What to work on: Could you output the listing that follows exactly, without its images?

Data:
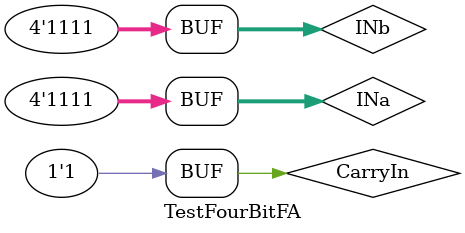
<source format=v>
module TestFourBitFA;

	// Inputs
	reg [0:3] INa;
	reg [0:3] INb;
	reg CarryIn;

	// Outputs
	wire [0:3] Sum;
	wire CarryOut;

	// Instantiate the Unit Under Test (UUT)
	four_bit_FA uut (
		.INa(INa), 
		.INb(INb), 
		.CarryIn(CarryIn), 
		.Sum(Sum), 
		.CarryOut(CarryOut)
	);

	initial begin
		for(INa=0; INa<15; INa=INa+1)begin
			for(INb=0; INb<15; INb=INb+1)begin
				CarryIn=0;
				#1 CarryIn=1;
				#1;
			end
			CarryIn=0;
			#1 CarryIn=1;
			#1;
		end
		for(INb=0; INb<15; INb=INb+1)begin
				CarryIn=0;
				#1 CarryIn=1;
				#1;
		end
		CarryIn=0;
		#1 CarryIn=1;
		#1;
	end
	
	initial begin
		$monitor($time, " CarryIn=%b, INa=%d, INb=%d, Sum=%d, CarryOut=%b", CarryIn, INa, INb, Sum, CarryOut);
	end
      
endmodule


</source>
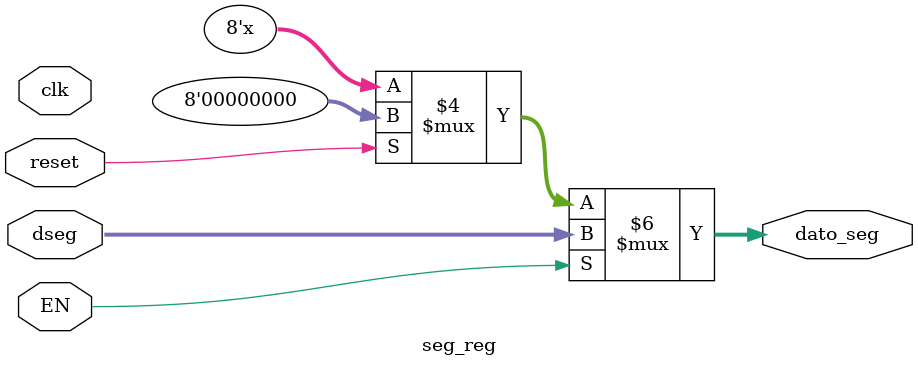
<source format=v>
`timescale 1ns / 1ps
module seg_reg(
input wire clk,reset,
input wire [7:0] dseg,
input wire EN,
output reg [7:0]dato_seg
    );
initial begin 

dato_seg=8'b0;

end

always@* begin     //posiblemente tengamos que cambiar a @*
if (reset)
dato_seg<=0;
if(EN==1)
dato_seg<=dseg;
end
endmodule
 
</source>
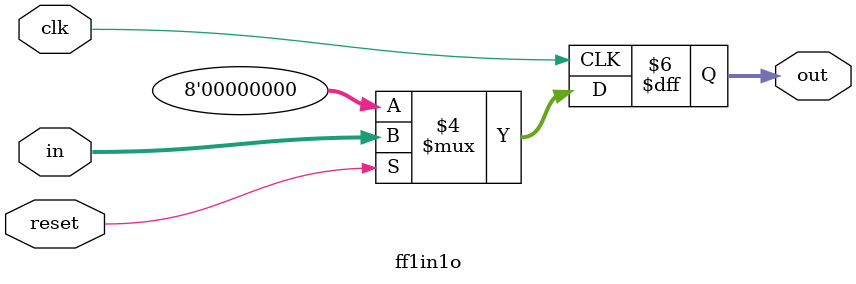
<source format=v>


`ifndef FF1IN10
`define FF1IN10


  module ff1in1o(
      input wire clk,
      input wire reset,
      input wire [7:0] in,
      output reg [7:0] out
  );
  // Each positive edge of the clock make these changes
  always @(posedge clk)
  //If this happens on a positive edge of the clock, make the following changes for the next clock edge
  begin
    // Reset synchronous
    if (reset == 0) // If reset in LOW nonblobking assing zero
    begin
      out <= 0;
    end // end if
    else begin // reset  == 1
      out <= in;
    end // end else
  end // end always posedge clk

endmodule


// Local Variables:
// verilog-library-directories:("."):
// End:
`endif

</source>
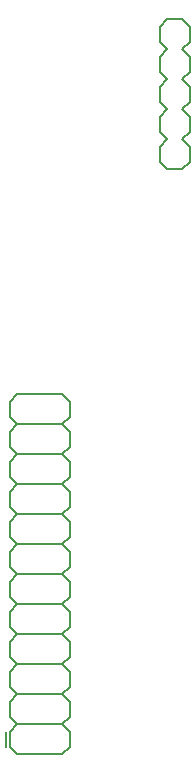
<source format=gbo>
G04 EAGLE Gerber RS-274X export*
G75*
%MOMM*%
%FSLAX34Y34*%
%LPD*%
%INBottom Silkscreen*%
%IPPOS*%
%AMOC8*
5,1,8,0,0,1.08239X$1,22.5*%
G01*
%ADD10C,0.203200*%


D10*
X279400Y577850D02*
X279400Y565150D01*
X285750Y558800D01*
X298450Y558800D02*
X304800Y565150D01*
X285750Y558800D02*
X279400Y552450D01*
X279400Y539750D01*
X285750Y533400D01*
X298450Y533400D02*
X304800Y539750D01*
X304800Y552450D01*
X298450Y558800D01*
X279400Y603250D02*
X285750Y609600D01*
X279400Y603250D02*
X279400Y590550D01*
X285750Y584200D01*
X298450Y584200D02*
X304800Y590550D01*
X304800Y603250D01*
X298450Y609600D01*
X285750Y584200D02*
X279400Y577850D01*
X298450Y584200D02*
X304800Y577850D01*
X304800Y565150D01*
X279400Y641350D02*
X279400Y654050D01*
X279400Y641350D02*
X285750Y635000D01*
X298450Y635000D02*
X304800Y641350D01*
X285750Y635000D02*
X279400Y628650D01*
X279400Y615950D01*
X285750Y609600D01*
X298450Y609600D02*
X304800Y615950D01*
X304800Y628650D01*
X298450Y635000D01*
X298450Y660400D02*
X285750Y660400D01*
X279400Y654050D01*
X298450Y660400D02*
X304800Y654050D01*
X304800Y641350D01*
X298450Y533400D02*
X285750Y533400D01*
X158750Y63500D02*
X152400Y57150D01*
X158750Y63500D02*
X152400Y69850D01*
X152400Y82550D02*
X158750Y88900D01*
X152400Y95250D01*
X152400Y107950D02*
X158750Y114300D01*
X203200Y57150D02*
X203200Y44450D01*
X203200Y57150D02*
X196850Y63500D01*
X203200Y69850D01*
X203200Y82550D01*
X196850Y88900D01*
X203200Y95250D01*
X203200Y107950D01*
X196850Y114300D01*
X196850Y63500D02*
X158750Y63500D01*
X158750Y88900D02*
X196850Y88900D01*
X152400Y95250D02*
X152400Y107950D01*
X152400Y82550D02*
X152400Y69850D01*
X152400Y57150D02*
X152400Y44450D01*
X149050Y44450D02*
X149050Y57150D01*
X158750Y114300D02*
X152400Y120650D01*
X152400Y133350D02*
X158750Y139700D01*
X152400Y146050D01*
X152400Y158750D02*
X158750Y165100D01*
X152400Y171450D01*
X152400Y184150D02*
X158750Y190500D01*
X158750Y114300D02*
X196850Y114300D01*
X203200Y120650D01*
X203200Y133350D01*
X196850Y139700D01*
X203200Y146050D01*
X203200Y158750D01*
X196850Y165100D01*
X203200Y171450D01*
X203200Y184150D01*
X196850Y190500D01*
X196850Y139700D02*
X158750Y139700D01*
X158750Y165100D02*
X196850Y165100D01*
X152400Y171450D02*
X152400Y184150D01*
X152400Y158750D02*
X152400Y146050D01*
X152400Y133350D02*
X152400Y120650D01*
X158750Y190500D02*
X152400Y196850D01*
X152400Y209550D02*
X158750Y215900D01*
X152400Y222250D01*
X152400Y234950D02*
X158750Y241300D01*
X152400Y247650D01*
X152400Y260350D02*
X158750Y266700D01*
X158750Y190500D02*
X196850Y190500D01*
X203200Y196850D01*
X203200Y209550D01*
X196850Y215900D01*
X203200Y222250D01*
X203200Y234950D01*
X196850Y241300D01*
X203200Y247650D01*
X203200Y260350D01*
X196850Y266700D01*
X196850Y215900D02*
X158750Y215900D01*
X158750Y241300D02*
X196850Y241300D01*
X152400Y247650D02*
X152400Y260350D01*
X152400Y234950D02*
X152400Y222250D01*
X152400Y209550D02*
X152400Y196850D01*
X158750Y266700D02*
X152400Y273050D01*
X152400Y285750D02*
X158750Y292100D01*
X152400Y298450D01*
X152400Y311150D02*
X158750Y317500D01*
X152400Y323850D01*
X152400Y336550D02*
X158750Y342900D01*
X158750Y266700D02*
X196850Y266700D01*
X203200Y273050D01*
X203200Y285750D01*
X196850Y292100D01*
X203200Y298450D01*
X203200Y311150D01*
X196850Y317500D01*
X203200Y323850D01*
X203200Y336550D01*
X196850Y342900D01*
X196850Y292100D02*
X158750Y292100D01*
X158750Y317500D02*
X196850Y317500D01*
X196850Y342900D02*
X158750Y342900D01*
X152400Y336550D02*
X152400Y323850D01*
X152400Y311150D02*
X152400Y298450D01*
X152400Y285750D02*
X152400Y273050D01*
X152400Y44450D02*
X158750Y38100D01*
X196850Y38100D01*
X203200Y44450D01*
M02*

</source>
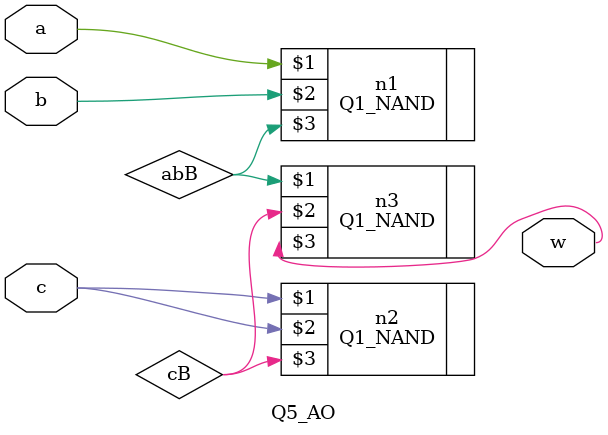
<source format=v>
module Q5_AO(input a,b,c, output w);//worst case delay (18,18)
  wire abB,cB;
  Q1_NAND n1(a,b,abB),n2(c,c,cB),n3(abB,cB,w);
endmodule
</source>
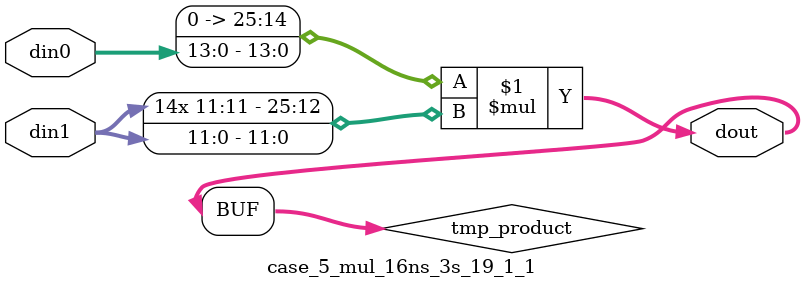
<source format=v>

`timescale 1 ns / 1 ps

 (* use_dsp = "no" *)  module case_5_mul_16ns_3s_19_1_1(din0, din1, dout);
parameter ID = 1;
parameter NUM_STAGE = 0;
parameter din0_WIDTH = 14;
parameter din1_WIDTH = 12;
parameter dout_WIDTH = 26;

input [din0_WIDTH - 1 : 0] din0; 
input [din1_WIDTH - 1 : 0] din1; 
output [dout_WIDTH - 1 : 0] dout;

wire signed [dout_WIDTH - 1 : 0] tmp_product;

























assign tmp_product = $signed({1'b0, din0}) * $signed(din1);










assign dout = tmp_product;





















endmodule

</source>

Written response:
<source format=v>
module TestFourBitFA;

	// Inputs
	reg [0:3] INa;
	reg [0:3] INb;
	reg CarryIn;

	// Outputs
	wire [0:3] Sum;
	wire CarryOut;

	// Instantiate the Unit Under Test (UUT)
	four_bit_FA uut (
		.INa(INa), 
		.INb(INb), 
		.CarryIn(CarryIn), 
		.Sum(Sum), 
		.CarryOut(CarryOut)
	);

	initial begin
		for(INa=0; INa<15; INa=INa+1)begin
			for(INb=0; INb<15; INb=INb+1)begin
				CarryIn=0;
				#1 CarryIn=1;
				#1;
			end
			CarryIn=0;
			#1 CarryIn=1;
			#1;
		end
		for(INb=0; INb<15; INb=INb+1)begin
				CarryIn=0;
				#1 CarryIn=1;
				#1;
		end
		CarryIn=0;
		#1 CarryIn=1;
		#1;
	end
	
	initial begin
		$monitor($time, " CarryIn=%b, INa=%d, INb=%d, Sum=%d, CarryOut=%b", CarryIn, INa, INb, Sum, CarryOut);
	end
      
endmodule


</source>
<source format=v>
`timescale 1ns / 1ps
module seg_reg(
input wire clk,reset,
input wire [7:0] dseg,
input wire EN,
output reg [7:0]dato_seg
    );
initial begin 

dato_seg=8'b0;

end

always@* begin     //posiblemente tengamos que cambiar a @*
if (reset)
dato_seg<=0;
if(EN==1)
dato_seg<=dseg;
end
endmodule
 
</source>
<source format=v>


`ifndef FF1IN10
`define FF1IN10


  module ff1in1o(
      input wire clk,
      input wire reset,
      input wire [7:0] in,
      output reg [7:0] out
  );
  // Each positive edge of the clock make these changes
  always @(posedge clk)
  //If this happens on a positive edge of the clock, make the following changes for the next clock edge
  begin
    // Reset synchronous
    if (reset == 0) // If reset in LOW nonblobking assing zero
    begin
      out <= 0;
    end // end if
    else begin // reset  == 1
      out <= in;
    end // end else
  end // end always posedge clk

endmodule


// Local Variables:
// verilog-library-directories:("."):
// End:
`endif

</source>
<source format=gbo>
G04 EAGLE Gerber RS-274X export*
G75*
%MOMM*%
%FSLAX34Y34*%
%LPD*%
%INBottom Silkscreen*%
%IPPOS*%
%AMOC8*
5,1,8,0,0,1.08239X$1,22.5*%
G01*
%ADD10C,0.203200*%


D10*
X279400Y577850D02*
X279400Y565150D01*
X285750Y558800D01*
X298450Y558800D02*
X304800Y565150D01*
X285750Y558800D02*
X279400Y552450D01*
X279400Y539750D01*
X285750Y533400D01*
X298450Y533400D02*
X304800Y539750D01*
X304800Y552450D01*
X298450Y558800D01*
X279400Y603250D02*
X285750Y609600D01*
X279400Y603250D02*
X279400Y590550D01*
X285750Y584200D01*
X298450Y584200D02*
X304800Y590550D01*
X304800Y603250D01*
X298450Y609600D01*
X285750Y584200D02*
X279400Y577850D01*
X298450Y584200D02*
X304800Y577850D01*
X304800Y565150D01*
X279400Y641350D02*
X279400Y654050D01*
X279400Y641350D02*
X285750Y635000D01*
X298450Y635000D02*
X304800Y641350D01*
X285750Y635000D02*
X279400Y628650D01*
X279400Y615950D01*
X285750Y609600D01*
X298450Y609600D02*
X304800Y615950D01*
X304800Y628650D01*
X298450Y635000D01*
X298450Y660400D02*
X285750Y660400D01*
X279400Y654050D01*
X298450Y660400D02*
X304800Y654050D01*
X304800Y641350D01*
X298450Y533400D02*
X285750Y533400D01*
X158750Y63500D02*
X152400Y57150D01*
X158750Y63500D02*
X152400Y69850D01*
X152400Y82550D02*
X158750Y88900D01*
X152400Y95250D01*
X152400Y107950D02*
X158750Y114300D01*
X203200Y57150D02*
X203200Y44450D01*
X203200Y57150D02*
X196850Y63500D01*
X203200Y69850D01*
X203200Y82550D01*
X196850Y88900D01*
X203200Y95250D01*
X203200Y107950D01*
X196850Y114300D01*
X196850Y63500D02*
X158750Y63500D01*
X158750Y88900D02*
X196850Y88900D01*
X152400Y95250D02*
X152400Y107950D01*
X152400Y82550D02*
X152400Y69850D01*
X152400Y57150D02*
X152400Y44450D01*
X149050Y44450D02*
X149050Y57150D01*
X158750Y114300D02*
X152400Y120650D01*
X152400Y133350D02*
X158750Y139700D01*
X152400Y146050D01*
X152400Y158750D02*
X158750Y165100D01*
X152400Y171450D01*
X152400Y184150D02*
X158750Y190500D01*
X158750Y114300D02*
X196850Y114300D01*
X203200Y120650D01*
X203200Y133350D01*
X196850Y139700D01*
X203200Y146050D01*
X203200Y158750D01*
X196850Y165100D01*
X203200Y171450D01*
X203200Y184150D01*
X196850Y190500D01*
X196850Y139700D02*
X158750Y139700D01*
X158750Y165100D02*
X196850Y165100D01*
X152400Y171450D02*
X152400Y184150D01*
X152400Y158750D02*
X152400Y146050D01*
X152400Y133350D02*
X152400Y120650D01*
X158750Y190500D02*
X152400Y196850D01*
X152400Y209550D02*
X158750Y215900D01*
X152400Y222250D01*
X152400Y234950D02*
X158750Y241300D01*
X152400Y247650D01*
X152400Y260350D02*
X158750Y266700D01*
X158750Y190500D02*
X196850Y190500D01*
X203200Y196850D01*
X203200Y209550D01*
X196850Y215900D01*
X203200Y222250D01*
X203200Y234950D01*
X196850Y241300D01*
X203200Y247650D01*
X203200Y260350D01*
X196850Y266700D01*
X196850Y215900D02*
X158750Y215900D01*
X158750Y241300D02*
X196850Y241300D01*
X152400Y247650D02*
X152400Y260350D01*
X152400Y234950D02*
X152400Y222250D01*
X152400Y209550D02*
X152400Y196850D01*
X158750Y266700D02*
X152400Y273050D01*
X152400Y285750D02*
X158750Y292100D01*
X152400Y298450D01*
X152400Y311150D02*
X158750Y317500D01*
X152400Y323850D01*
X152400Y336550D02*
X158750Y342900D01*
X158750Y266700D02*
X196850Y266700D01*
X203200Y273050D01*
X203200Y285750D01*
X196850Y292100D01*
X203200Y298450D01*
X203200Y311150D01*
X196850Y317500D01*
X203200Y323850D01*
X203200Y336550D01*
X196850Y342900D01*
X196850Y292100D02*
X158750Y292100D01*
X158750Y317500D02*
X196850Y317500D01*
X196850Y342900D02*
X158750Y342900D01*
X152400Y336550D02*
X152400Y323850D01*
X152400Y311150D02*
X152400Y298450D01*
X152400Y285750D02*
X152400Y273050D01*
X152400Y44450D02*
X158750Y38100D01*
X196850Y38100D01*
X203200Y44450D01*
M02*

</source>
<source format=v>
module Q5_AO(input a,b,c, output w);//worst case delay (18,18)
  wire abB,cB;
  Q1_NAND n1(a,b,abB),n2(c,c,cB),n3(abB,cB,w);
endmodule
</source>
<source format=v>

`timescale 1 ns / 1 ps

 (* use_dsp = "no" *)  module case_5_mul_16ns_3s_19_1_1(din0, din1, dout);
parameter ID = 1;
parameter NUM_STAGE = 0;
parameter din0_WIDTH = 14;
parameter din1_WIDTH = 12;
parameter dout_WIDTH = 26;

input [din0_WIDTH - 1 : 0] din0; 
input [din1_WIDTH - 1 : 0] din1; 
output [dout_WIDTH - 1 : 0] dout;

wire signed [dout_WIDTH - 1 : 0] tmp_product;

























assign tmp_product = $signed({1'b0, din0}) * $signed(din1);










assign dout = tmp_product;





















endmodule

</source>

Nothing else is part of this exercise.